- Opening Delimiter -
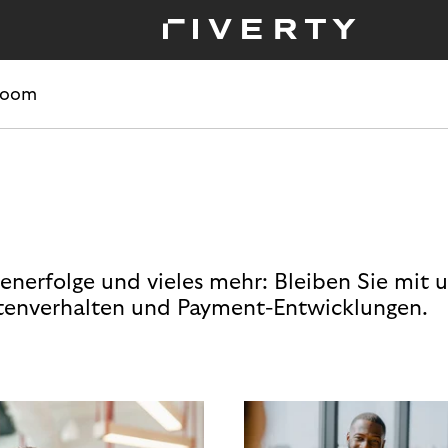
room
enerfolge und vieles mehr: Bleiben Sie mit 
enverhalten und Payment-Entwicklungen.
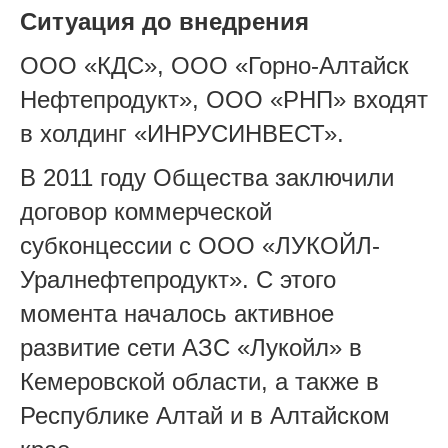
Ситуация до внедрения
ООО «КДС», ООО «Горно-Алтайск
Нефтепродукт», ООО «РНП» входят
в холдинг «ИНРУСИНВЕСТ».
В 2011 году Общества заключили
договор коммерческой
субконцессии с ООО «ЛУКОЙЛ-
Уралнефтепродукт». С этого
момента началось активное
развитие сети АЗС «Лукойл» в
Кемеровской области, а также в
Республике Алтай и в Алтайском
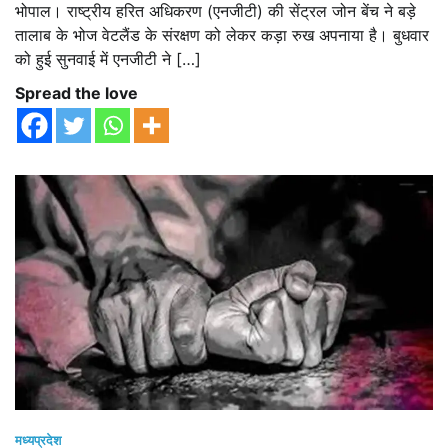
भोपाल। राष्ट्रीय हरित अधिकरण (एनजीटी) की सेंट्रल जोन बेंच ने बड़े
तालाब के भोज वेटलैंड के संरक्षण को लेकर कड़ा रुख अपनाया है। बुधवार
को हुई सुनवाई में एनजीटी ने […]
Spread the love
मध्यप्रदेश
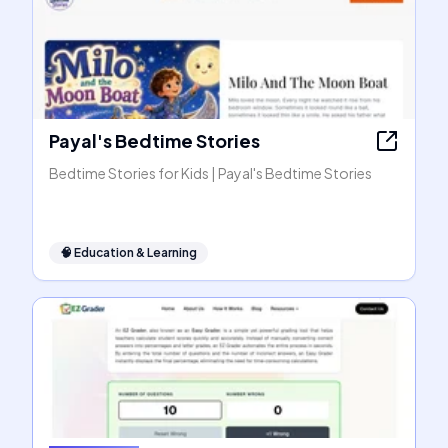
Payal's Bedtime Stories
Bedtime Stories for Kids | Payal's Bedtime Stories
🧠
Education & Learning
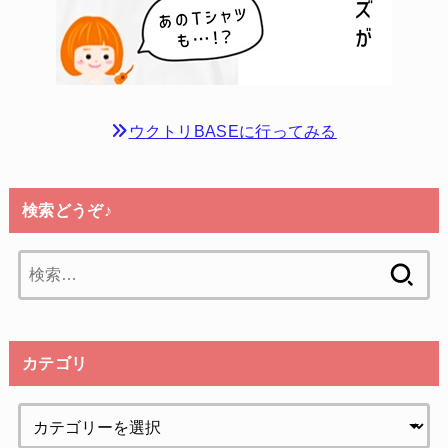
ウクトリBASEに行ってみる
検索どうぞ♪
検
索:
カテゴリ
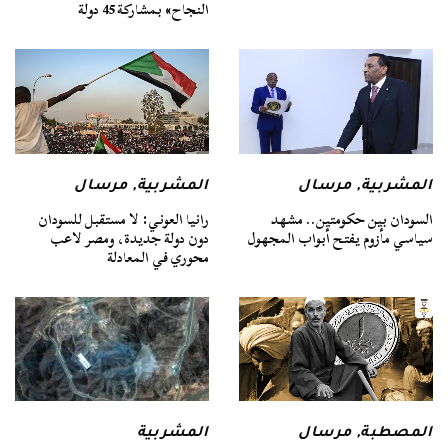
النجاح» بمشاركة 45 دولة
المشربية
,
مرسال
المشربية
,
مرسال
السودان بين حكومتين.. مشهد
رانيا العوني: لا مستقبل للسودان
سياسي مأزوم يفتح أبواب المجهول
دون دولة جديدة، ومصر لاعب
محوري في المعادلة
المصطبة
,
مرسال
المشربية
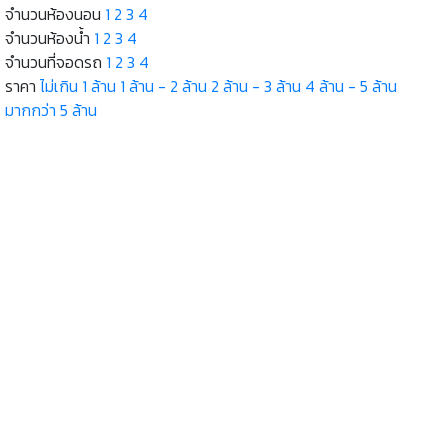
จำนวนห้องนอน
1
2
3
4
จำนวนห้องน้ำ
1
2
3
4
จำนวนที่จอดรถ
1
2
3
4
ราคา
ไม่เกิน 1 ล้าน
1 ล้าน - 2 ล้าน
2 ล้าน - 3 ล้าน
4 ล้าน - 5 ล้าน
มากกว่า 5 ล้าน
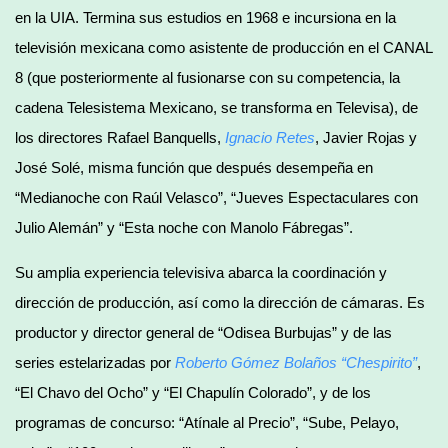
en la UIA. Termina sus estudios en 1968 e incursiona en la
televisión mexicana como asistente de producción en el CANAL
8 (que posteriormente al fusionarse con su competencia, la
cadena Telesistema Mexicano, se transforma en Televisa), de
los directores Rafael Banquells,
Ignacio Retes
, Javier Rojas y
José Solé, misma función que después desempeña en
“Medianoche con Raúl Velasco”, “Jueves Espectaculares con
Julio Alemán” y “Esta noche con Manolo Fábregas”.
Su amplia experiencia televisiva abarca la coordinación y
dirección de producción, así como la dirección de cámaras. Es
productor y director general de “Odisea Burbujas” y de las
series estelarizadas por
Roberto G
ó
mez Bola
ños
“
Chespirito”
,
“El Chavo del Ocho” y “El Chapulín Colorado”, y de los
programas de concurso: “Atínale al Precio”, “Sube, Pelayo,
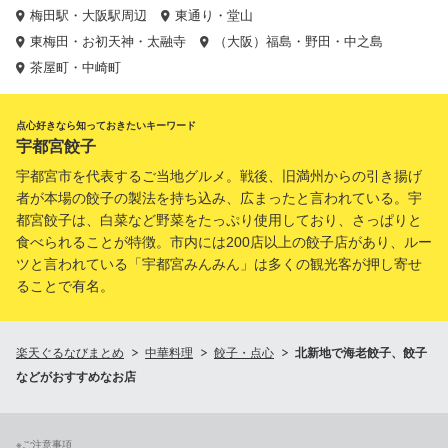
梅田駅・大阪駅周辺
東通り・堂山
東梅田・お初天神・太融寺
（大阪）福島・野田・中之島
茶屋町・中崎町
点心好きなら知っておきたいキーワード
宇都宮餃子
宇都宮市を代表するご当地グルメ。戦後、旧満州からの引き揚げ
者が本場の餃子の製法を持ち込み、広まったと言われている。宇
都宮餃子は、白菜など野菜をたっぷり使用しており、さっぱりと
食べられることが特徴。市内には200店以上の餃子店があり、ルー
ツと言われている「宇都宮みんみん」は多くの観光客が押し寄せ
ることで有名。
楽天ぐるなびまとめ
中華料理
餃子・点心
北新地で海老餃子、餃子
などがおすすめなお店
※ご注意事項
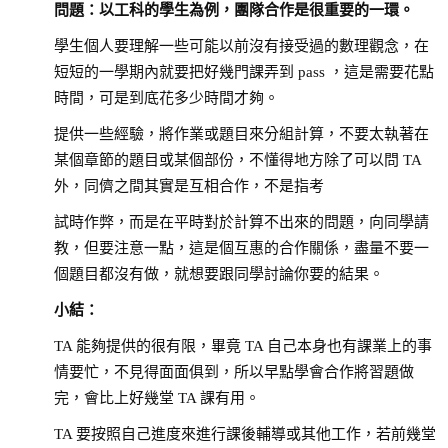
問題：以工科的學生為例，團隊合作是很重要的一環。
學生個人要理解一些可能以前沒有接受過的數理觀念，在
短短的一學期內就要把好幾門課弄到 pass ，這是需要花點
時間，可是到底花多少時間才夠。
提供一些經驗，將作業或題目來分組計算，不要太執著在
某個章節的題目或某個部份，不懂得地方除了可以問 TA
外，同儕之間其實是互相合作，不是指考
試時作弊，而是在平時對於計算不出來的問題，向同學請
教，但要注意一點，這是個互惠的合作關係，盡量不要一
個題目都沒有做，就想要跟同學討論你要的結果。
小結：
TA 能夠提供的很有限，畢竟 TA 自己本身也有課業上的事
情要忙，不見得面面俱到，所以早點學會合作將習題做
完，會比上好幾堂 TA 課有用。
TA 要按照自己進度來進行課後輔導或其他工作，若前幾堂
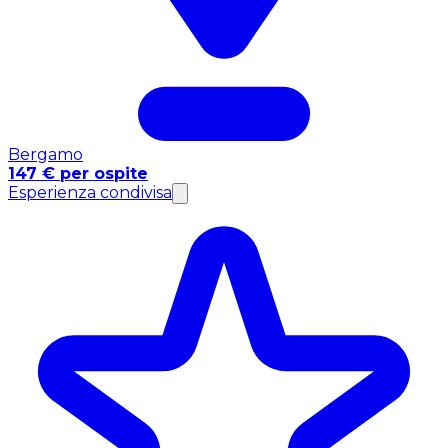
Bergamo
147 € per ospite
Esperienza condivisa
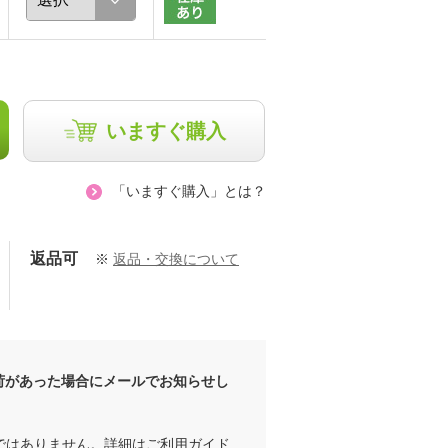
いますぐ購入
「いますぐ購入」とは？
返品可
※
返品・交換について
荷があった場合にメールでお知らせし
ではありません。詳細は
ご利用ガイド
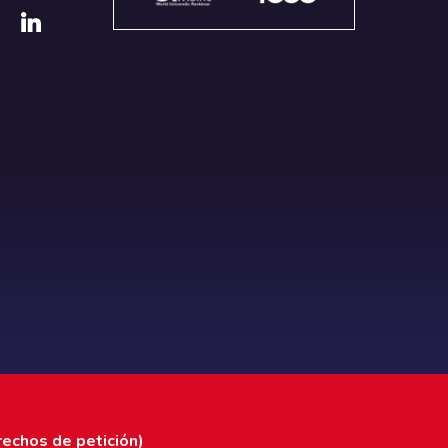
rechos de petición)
- Closing Delimiter -
◆ Work required ◆
Please write the material out again exactly as shown above, minus any pictures.

◆ Completed task ◆
room
enerfolge und vieles mehr: Bleiben Sie mit 
enverhalten und Payment-Entwicklungen.
Ситуация до внедрения
ООО «КДС», ООО «Горно-Алтайск
Нефтепродукт», ООО «РНП» входят
в холдинг «ИНРУСИНВЕСТ».
В 2011 году Общества заключили
договор коммерческой
субконцессии с ООО «ЛУКОЙЛ-
Уралнефтепродукт». С этого
момента началось активное
развитие сети АЗС «Лукойл» в
Кемеровской области, а также в
Республике Алтай и в Алтайском
भोपाल। राष्ट्रीय हरित अधिकरण (एनजीटी) की सेंट्रल जोन बेंच ने बड़े
तालाब के भोज वेटलैंड के संरक्षण को लेकर कड़ा रुख अपनाया है। बुधवार
को हुई सुनवाई में एनजीटी ने […]
Spread the love
मध्यप्रदेश
Payal's Bedtime Stories
Bedtime Stories for Kids | Payal's Bedtime Stories
🧠
Education & Learning
ウクトリBASEに行ってみる
検索どうぞ♪
検
索:
カテゴリ
النجاح» بمشاركة 45 دولة
المشربية
,
مرسال
المشربية
,
مرسال
السودان بين حكومتين.. مشهد
رانيا العوني: لا مستقبل للسودان
سياسي مأزوم يفتح أبواب المجهول
دون دولة جديدة، ومصر لاعب
محوري في المعادلة
المصطبة
,
مرسال
المشربية
จำนวนห้องนอน
1
2
3
4
จำนวนห้องน้ำ
1
2
3
4
จำนวนที่จอดรถ
1
2
3
4
ราคา
ไม่เกิน 1 ล้าน
1 ล้าน - 2 ล้าน
2 ล้าน - 3 ล้าน
4 ล้าน - 5 ล้าน
มากกว่า 5 ล้าน
en la UIA. Termina sus estudios en 1968 e incursiona en la
televisión mexicana como asistente de producción en el CANAL
8 (que posteriormente al fusionarse con su competencia, la
cadena Telesistema Mexicano, se transforma en Televisa), de
los directores Rafael Banquells,
Ignacio Retes
, Javier Rojas y
José Solé, misma función que después desempeña en
“Medianoche con Raúl Velasco”, “Jueves Espectaculares con
Julio Alemán” y “Esta noche con Manolo Fábregas”.
Su amplia experiencia televisiva abarca la coordinación y
dirección de producción, así como la dirección de cámaras. Es
productor y director general de “Odisea Burbujas” y de las
series estelarizadas por
Roberto G
ó
mez Bola
ños
“
Chespirito”
,
“El Chavo del Ocho” y “El Chapulín Colorado”, y de los
programas de concurso: “Atínale al Precio”, “Sube, Pelayo,
梅田駅・大阪駅周辺
東通り・堂山
東梅田・お初天神・太融寺
（大阪）福島・野田・中之島
茶屋町・中崎町
点心好きなら知っておきたいキーワード
宇都宮餃子
宇都宮市を代表するご当地グルメ。戦後、旧満州からの引き揚げ
者が本場の餃子の製法を持ち込み、広まったと言われている。宇
都宮餃子は、白菜など野菜をたっぷり使用しており、さっぱりと
食べられることが特徴。市内には200店以上の餃子店があり、ルー
ツと言われている「宇都宮みんみん」は多くの観光客が押し寄せ
ることで有名。
楽天ぐるなびまとめ
中華料理
餃子・点心
北新地で海老餃子、餃子
などがおすすめなお店
※ご注意事項
問題：以工科的學生為例，團隊合作是很重要的一環。
學生個人要理解一些可能以前沒有接受過的數理觀念，在
短短的一學期內就要把好幾門課弄到 pass ，這是需要花點
時間，可是到底花多少時間才夠。
提供一些經驗，將作業或題目來分組計算，不要太執著在
某個章節的題目或某個部份，不懂得地方除了可以問 TA
外，同儕之間其實是互相合作，不是指考
試時作弊，而是在平時對於計算不出來的問題，向同學請
教，但要注意一點，這是個互惠的合作關係，盡量不要一
個題目都沒有做，就想要跟同學討論你要的結果。
小結：
TA 能夠提供的很有限，畢竟 TA 自己本身也有課業上的事
情要忙，不見得面面俱到，所以早點學會合作將習題做
完，會比上好幾堂 TA 課有用。
TA 要按照自己進度來進行課後輔導或其他工作，若前幾堂
Bergamo
147 € per ospite
Esperienza condivisa
いますぐ購入
「いますぐ購入」とは？
返品可
※
返品・交換について
荷があった場合にメールでお知らせし
ではありません。詳細は
ご利用ガイド
rechos de petición)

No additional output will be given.